### Written exercise
Rewrite the lines for every item below, switching each "common name" to "vernacular name" and leaving everything else the same. Omit the pictures from your answer.

--- START Data entries ---

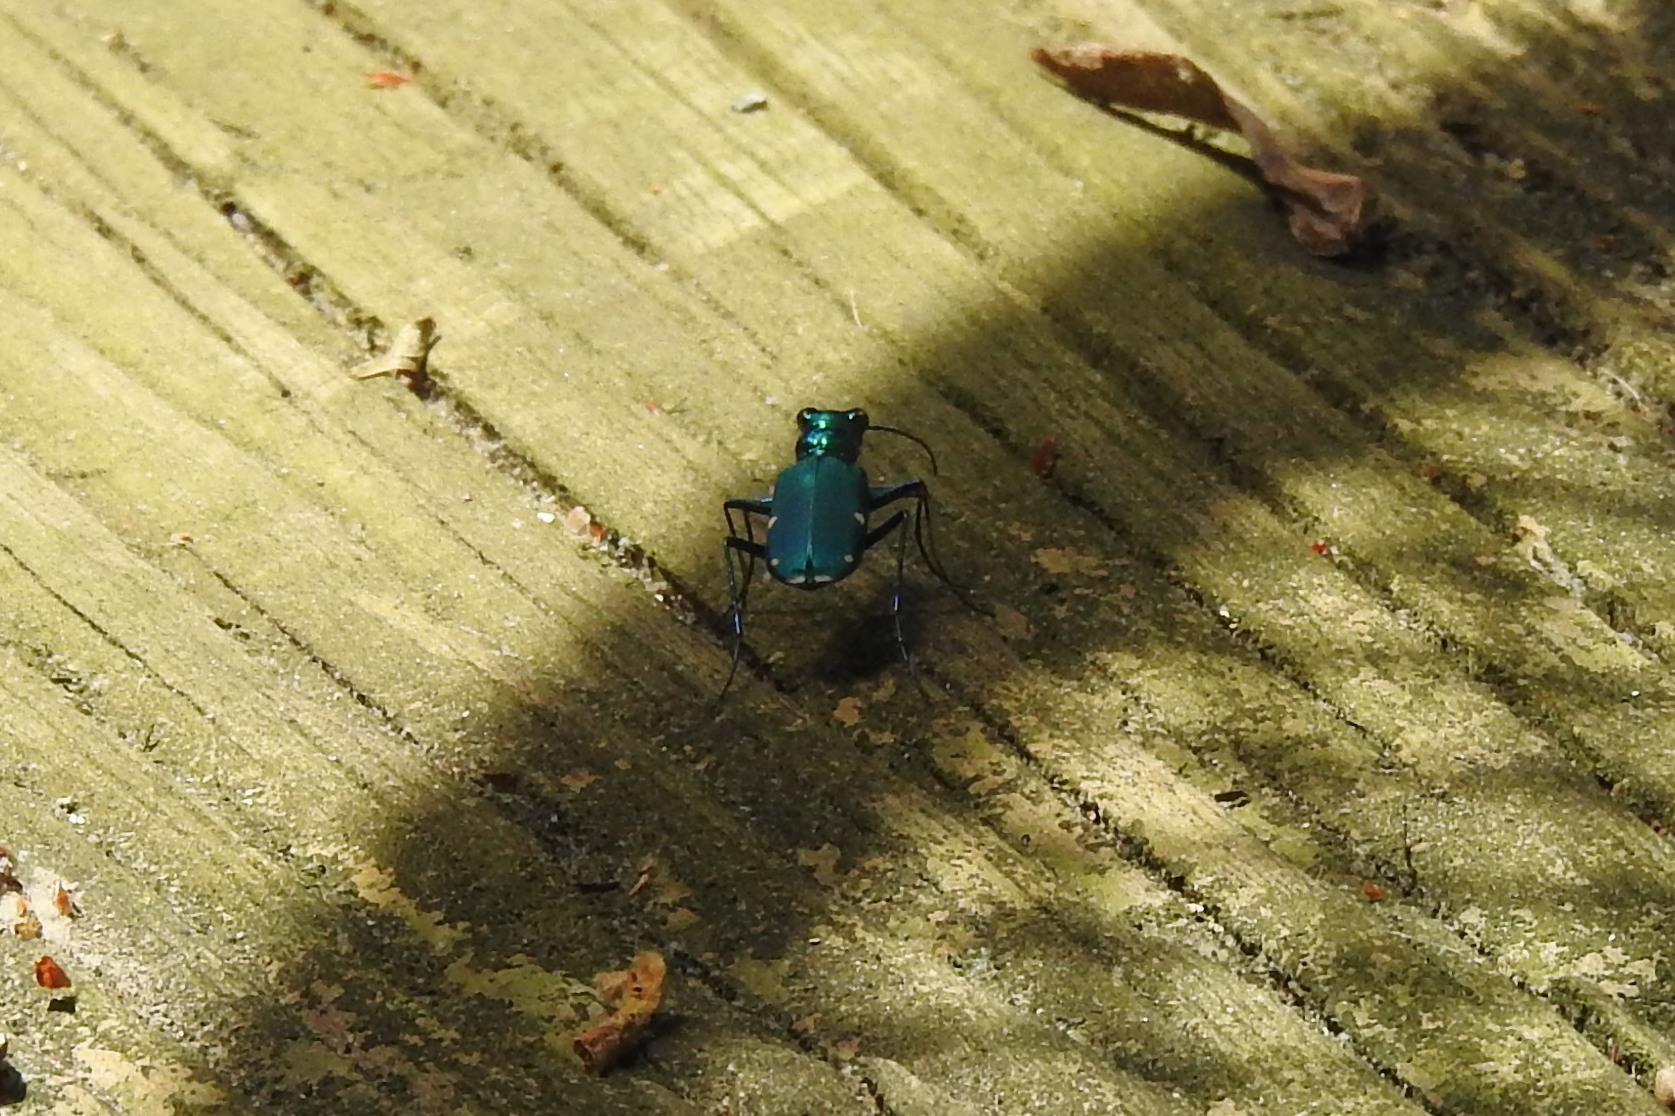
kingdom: Animalia
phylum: Arthropoda
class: Insecta
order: Coleoptera
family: Carabidae
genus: Cicindela
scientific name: Cicindela sexguttata
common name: Six-spotted tiger beetle
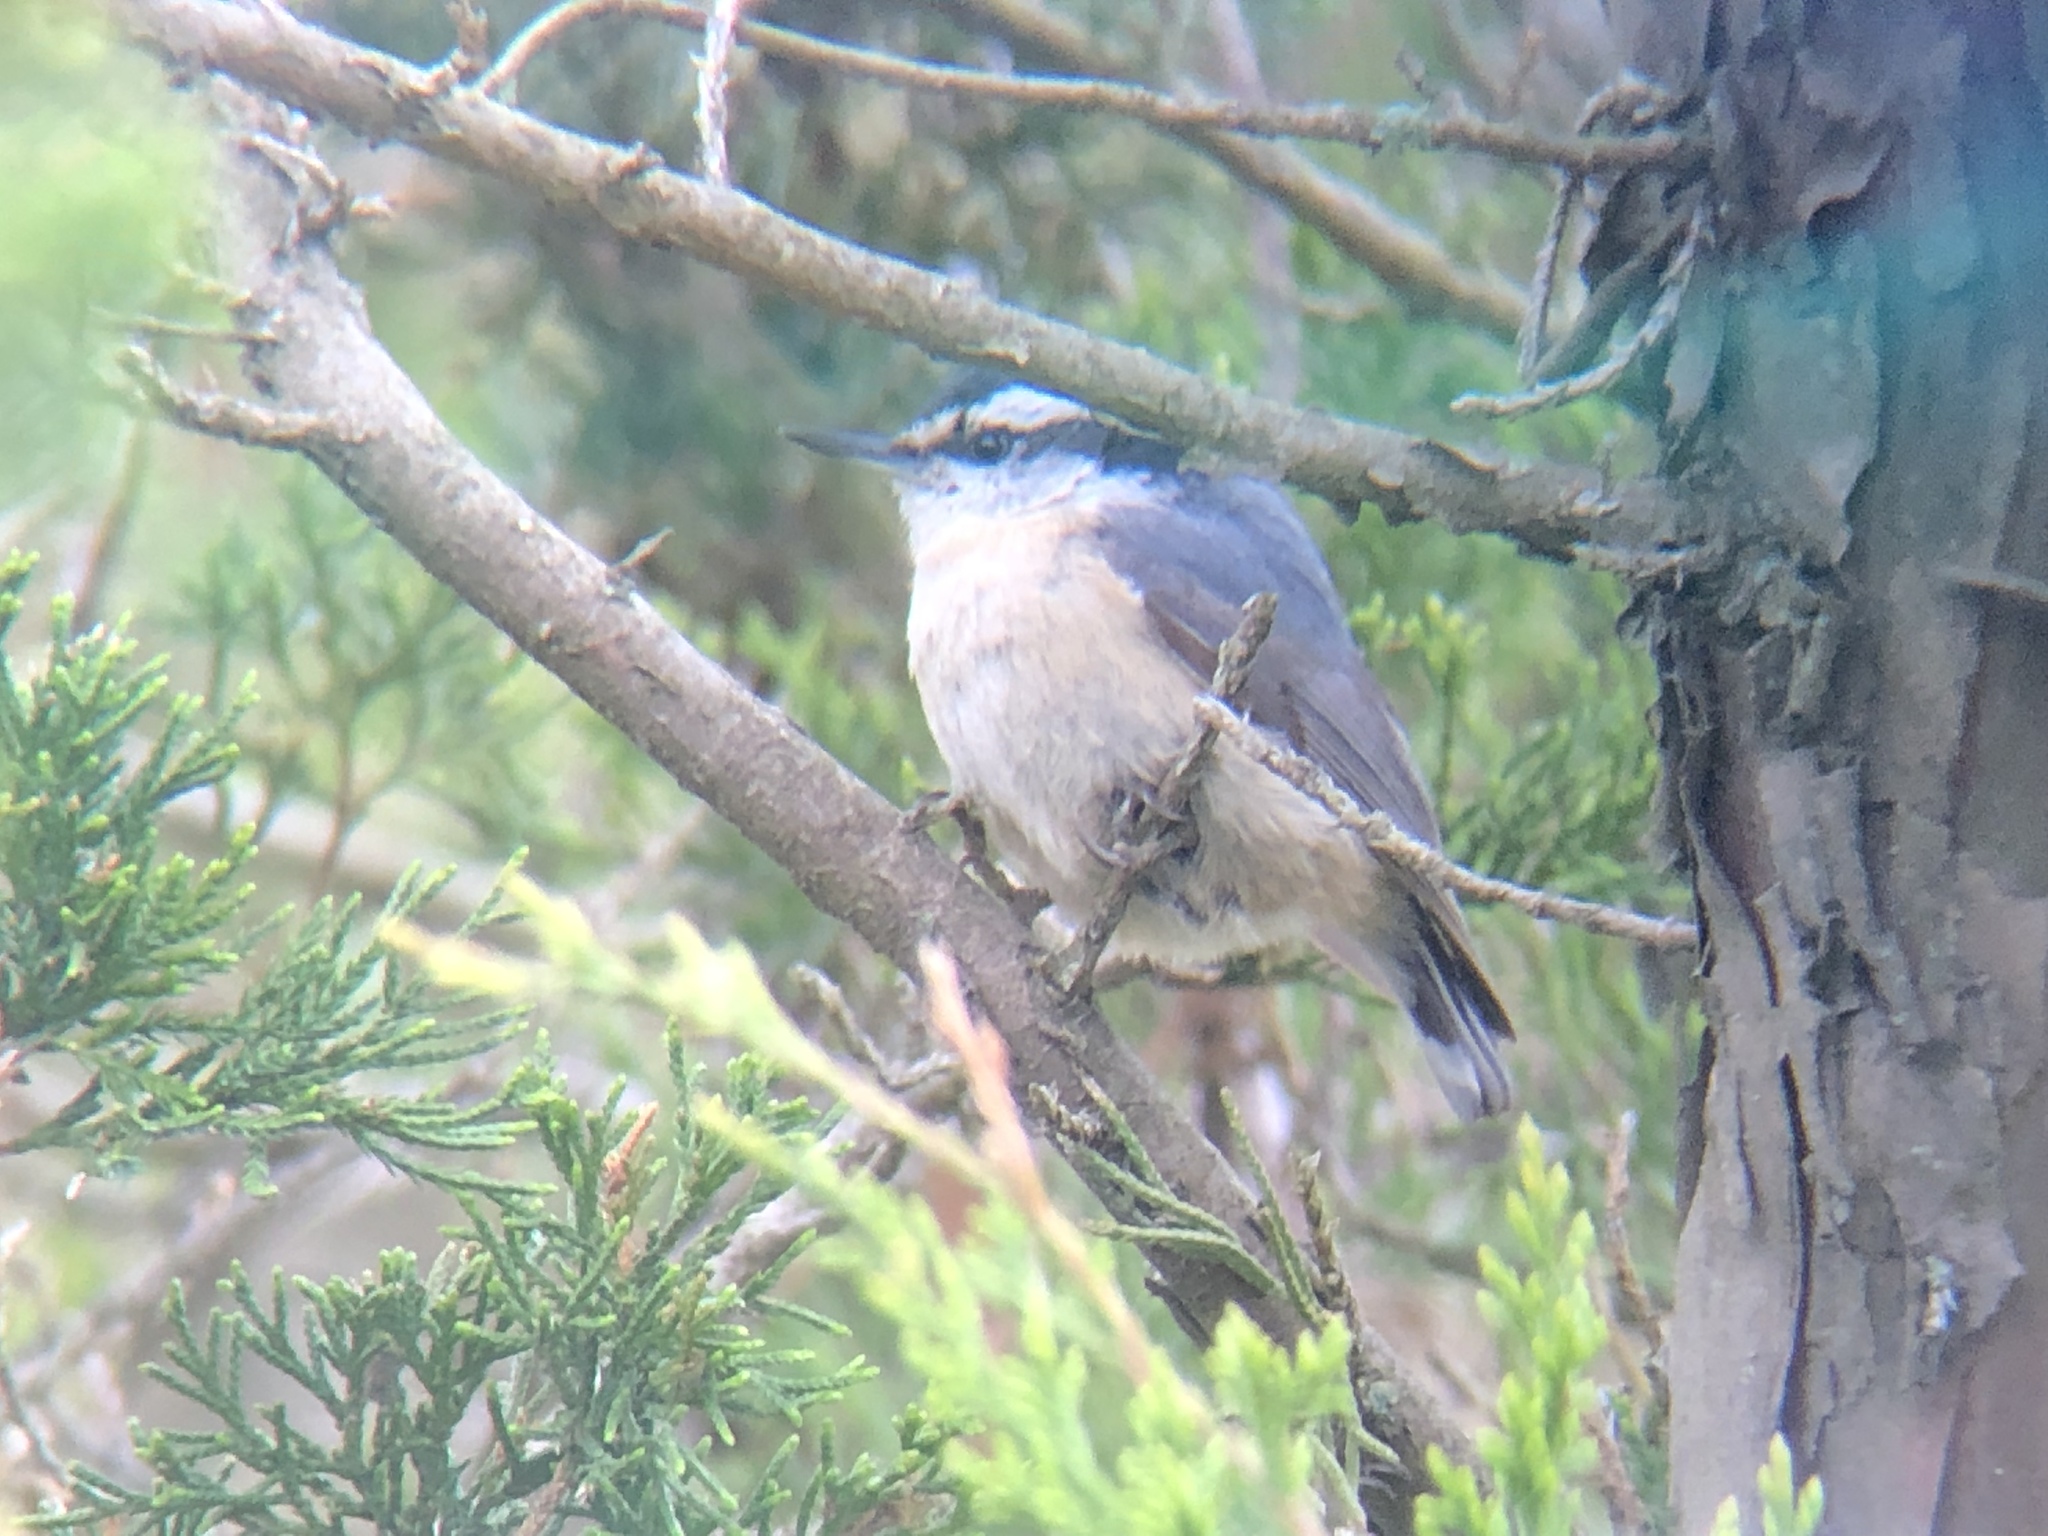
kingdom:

--- END Data entries ---

### Solution
kingdom: Animalia
phylum: Arthropoda
class: Insecta
order: Coleoptera
family: Carabidae
genus: Cicindela
scientific name: Cicindela sexguttata
vernacular name: Six-spotted tiger beetle
kingdom:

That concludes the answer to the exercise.